Why Henry Aaron is Still Overlooked

Henry Aaron turned 77 on Saturday. Somehow it seemed appropriate that Aaron’s birthday, as might be expected, was overshadowed by the centennial of Ronald Reagan’s birth. Aaron’s birthday receiving almost no attention demonstrates how the he remains bewilderingly underrated in his retirement, just as he was during his career. Aaron retired as the all time leader in home runs and RBIs and among the top three in hits. His career numbers of .305/.374/.555 were good for a career OPS+ of 155 which, while not in the same ballpark as Babe Ruth or Ted Williams, are still very good. These numbers are even more impressive because Aaron accumulated them over 23 seasons and 13,940 plate appearances. This latter number is the third most ever, but was good enough for first at the time Aaron retired.

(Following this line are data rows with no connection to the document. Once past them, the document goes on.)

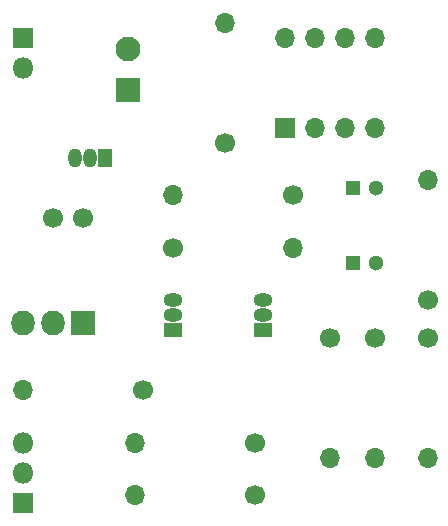
<source format=gbr>
%TF.GenerationSoftware,KiCad,Pcbnew,5.1.6~rc1+dfsg1-1*%
%TF.CreationDate,2020-04-25T08:39:34-07:00*%
%TF.ProjectId,Radio-Power,52616469-6f2d-4506-9f77-65722e6b6963,rev?*%
%TF.SameCoordinates,Original*%
%TF.FileFunction,Soldermask,Bot*%
%TF.FilePolarity,Negative*%
%FSLAX46Y46*%
G04 Gerber Fmt 4.6, Leading zero omitted, Abs format (unit mm)*
G04 Created by KiCad (PCBNEW 5.1.6~rc1+dfsg1-1) date 2020-04-25 08:39:34*
%MOMM*%
%LPD*%
G01*
G04 APERTURE LIST*
%ADD10C,1.700000*%
%ADD11R,1.150000X1.600000*%
%ADD12O,1.150000X1.600000*%
%ADD13C,1.300000*%
%ADD14R,1.300000X1.300000*%
%ADD15O,1.700000X1.700000*%
%ADD16R,1.700000X1.700000*%
%ADD17O,2.005000X2.100000*%
%ADD18R,2.005000X2.100000*%
%ADD19O,1.800000X1.800000*%
%ADD20R,1.800000X1.800000*%
%ADD21C,2.100000*%
%ADD22R,2.100000X2.100000*%
%ADD23R,1.600000X1.150000*%
%ADD24O,1.600000X1.150000*%
G04 APERTURE END LIST*
D10*
%TO.C,C4*%
X22860000Y-33020000D03*
X20360000Y-33020000D03*
%TD*%
D11*
%TO.C,U1*%
X24765000Y-27940000D03*
D12*
X22225000Y-27940000D03*
X23495000Y-27940000D03*
%TD*%
D13*
%TO.C,C3*%
X47720000Y-36830000D03*
D14*
X45720000Y-36830000D03*
%TD*%
D13*
%TO.C,C1*%
X47720000Y-30480000D03*
D14*
X45720000Y-30480000D03*
%TD*%
D15*
%TO.C,R10*%
X17780000Y-47625000D03*
D10*
X27940000Y-47625000D03*
%TD*%
D15*
%TO.C,U2*%
X40005000Y-17780000D03*
X47625000Y-25400000D03*
X42545000Y-17780000D03*
X45085000Y-25400000D03*
X45085000Y-17780000D03*
X42545000Y-25400000D03*
X47625000Y-17780000D03*
D16*
X40005000Y-25400000D03*
%TD*%
D17*
%TO.C,Q2*%
X17780000Y-41910000D03*
X20320000Y-41910000D03*
D18*
X22860000Y-41910000D03*
%TD*%
D15*
%TO.C,R9*%
X34925000Y-16510000D03*
D10*
X34925000Y-26670000D03*
%TD*%
D15*
%TO.C,R8*%
X52070000Y-29845000D03*
D10*
X52070000Y-40005000D03*
%TD*%
D15*
%TO.C,R7*%
X47625000Y-53340000D03*
D10*
X47625000Y-43180000D03*
%TD*%
D15*
%TO.C,R6*%
X52070000Y-53340000D03*
D10*
X52070000Y-43180000D03*
%TD*%
D15*
%TO.C,R5*%
X43815000Y-53340000D03*
D10*
X43815000Y-43180000D03*
%TD*%
D15*
%TO.C,R4*%
X30480000Y-31115000D03*
D10*
X40640000Y-31115000D03*
%TD*%
D15*
%TO.C,R3*%
X40640000Y-35560000D03*
D10*
X30480000Y-35560000D03*
%TD*%
D15*
%TO.C,R2*%
X27305000Y-56515000D03*
D10*
X37465000Y-56515000D03*
%TD*%
D15*
%TO.C,R1*%
X27305000Y-52070000D03*
D10*
X37465000Y-52070000D03*
%TD*%
D19*
%TO.C,J2*%
X17780000Y-20320000D03*
D20*
X17780000Y-17780000D03*
%TD*%
D19*
%TO.C,J1*%
X17780000Y-52070000D03*
X17780000Y-54610000D03*
D20*
X17780000Y-57150000D03*
%TD*%
D21*
%TO.C,C2*%
X26670000Y-18725000D03*
D22*
X26670000Y-22225000D03*
%TD*%
D23*
%TO.C,Q3*%
X30480000Y-42545000D03*
D24*
X30480000Y-40005000D03*
X30480000Y-41275000D03*
%TD*%
D23*
%TO.C,Q1*%
X38100000Y-42545000D03*
D24*
X38100000Y-40005000D03*
X38100000Y-41275000D03*
%TD*%
M02*

</source>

However, Aaron, who was overshadowed by Willie Mays for most of his career, is still oddly underrated by most casual students of baseball’s past.

Aaron legacy is due to several things. After his fifth year he never appeared in the World Series again, only making one more post-season appearance in the 1969 NLCS. His style of play did not draw the attention of the media like that of contemporaries Willie Mays, Mickey Mantle or Jackie Robinson. He also was a little younger than Mays and Robinson so was not among the very first African American players to integrate the game, although he was the first African American star to play for a major league team in the Deep South. Most significantly, of course, Aaron spent his career playing in Milwaukee and Atlanta, both mid-sized media markets. It did not help that the Braves moved from Milwaukee to Atlanta midway through Aaron’s career thus forcing him to win the affection and loyalty of a whole new set of fans.

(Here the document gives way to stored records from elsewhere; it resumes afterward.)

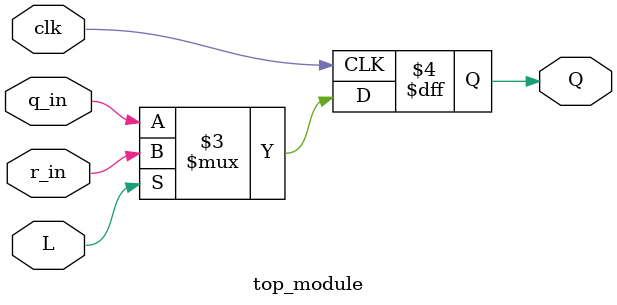
<source format=v>
module top_module (
	input clk,
	input L,
	input r_in,
	input q_in,
	output reg Q
        );

	always@(posedge clk)begin
	    Q <= L == 1'b1 ? r_in : q_in; 
	end

endmodule

</source>
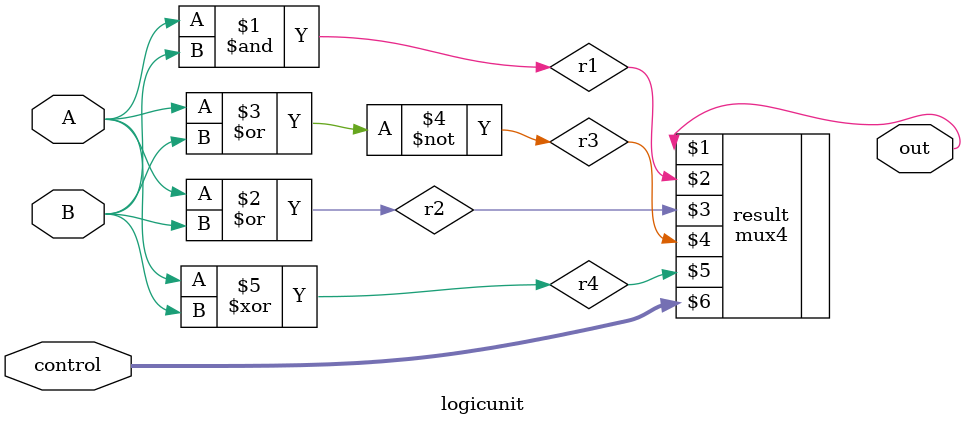
<source format=v>
module logicunit(out, A, B, control);
    output      out;
    input       A, B;
    input [1:0] control;
    wire r1, r2, r3, r4;

    and o1(r1, A, B);
    or o2(r2, A, B);
    nor o3(r3, A, B);
    xor o4(r4, A, B);

    mux4 result(out, r1, r2, r3, r4, control);

endmodule // logicunit

</source>
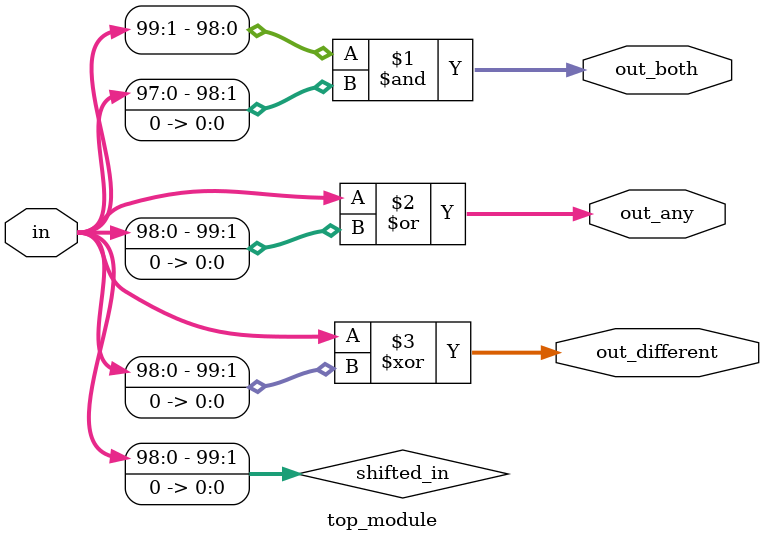
<source format=sv>
module top_module (
    input [99:0] in,
    output [98:0] out_both,
    output [99:0] out_any,
    output [99:0] out_different
);
    // Generate the shifted version of the input signal
    wire [99:0] shifted_in;
    assign shifted_in = {in[98:0], 1'b0};

    // Generate the out_both signal
    assign out_both = in[99:1] & shifted_in[98:0];

    // Generate the out_any signal
    assign out_any = in | shifted_in;

    // Generate the out_different signal
    assign out_different = in ^ shifted_in;

endmodule

</source>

The first years of Aaron’s career were the tail end of the period when New York dominated baseball. The dominance of the Dodgers, Giants and Yankees between 1947-1957, a period when the three New York teams combined for ten World Series championships and sixteen pennants, has probably grown stronger in the decades since that time as many baseball historians have written extensively on those years. Casual baseball fans could be excused for thinking that there was no baseball outside of New York between 1947-1957; and most of the players from that era who are best remembered, including Mantle, Mays, Yogi Berra, Robinson, Pee Wee Reese or Duke Snider, played in New York. Even Ken Burns, devoted an entire inning of his nine, now ten, documentary on baseball to baseball in New York during those years. Fans who believe the media focuses too much on the Red Sox and Yankees today are right, but this pales compared to how most baseball historians focus on New York when looking at those years.

Outside of New York, there was a still a lot of good baseball and baseball players outside of New York. Ted Williams despite missing parts of three seasons during this period due to the Korean war was baseball’s best hitter from 1947-1957, hitting an extraordinary .348/.492/.644 over these 11 seasons. Neither the best NL player, Stan Musial, nor baseball’s best pitcher, Aaron’s teammate Warren Spahn, played for a New York team either during those years. Not surprisingly, Musial and Spahn also rank among baseball’s often overlooked all time greats.

The first few years of Aaron’s career were overshadowed by the New York baseball narrative, but that period came to an end when the Dodgers and Giants moved to California following the 1957 season. The Yankees continued to dominate the AL, but the center of gravity moved west with the Dodgers and Giants. In some ways 1958-1978 was the golden age of California baseball. During this 21 year period, California teams won six World Series and 11 pennants.

Aaron, of course, spent these years playing most of his games far from either California or New York. His extraordinary consistency, playing in 145 games or more every year from 1955-1970, a period when in his worst year he hit .276/.356/.539, ironically drew attention away from Aaron. Unlike contemporaries like triple crown winners Carl Yastrzemski, Mantle or Frank Robinson he never had a year in which he was perceived as absolutely dominating, but his career lacked the drama of, for example, Mantle’s battles with constant injuries or Sandy Koufax’s dominance followed by sudden retirement.

Aaron’s legacy is also evidence of the relationship between baseball and how we understand history. The 1950s were the last time hurrah of great northeastern cities like New York, Chicago, Boston and Philadelphia, who before the decade was through would lose a combined baseball teams. The 1960s was the time California began to rival New York and the rest of the east coast as a center of population, economy and culture. Aaron, who through circumstance and his style did little to draw attention to himself outside of his extraordinary and steady play on the field, does not fit into either of those broader story lines and has accordingly not always been recognized for being the historically great player he was.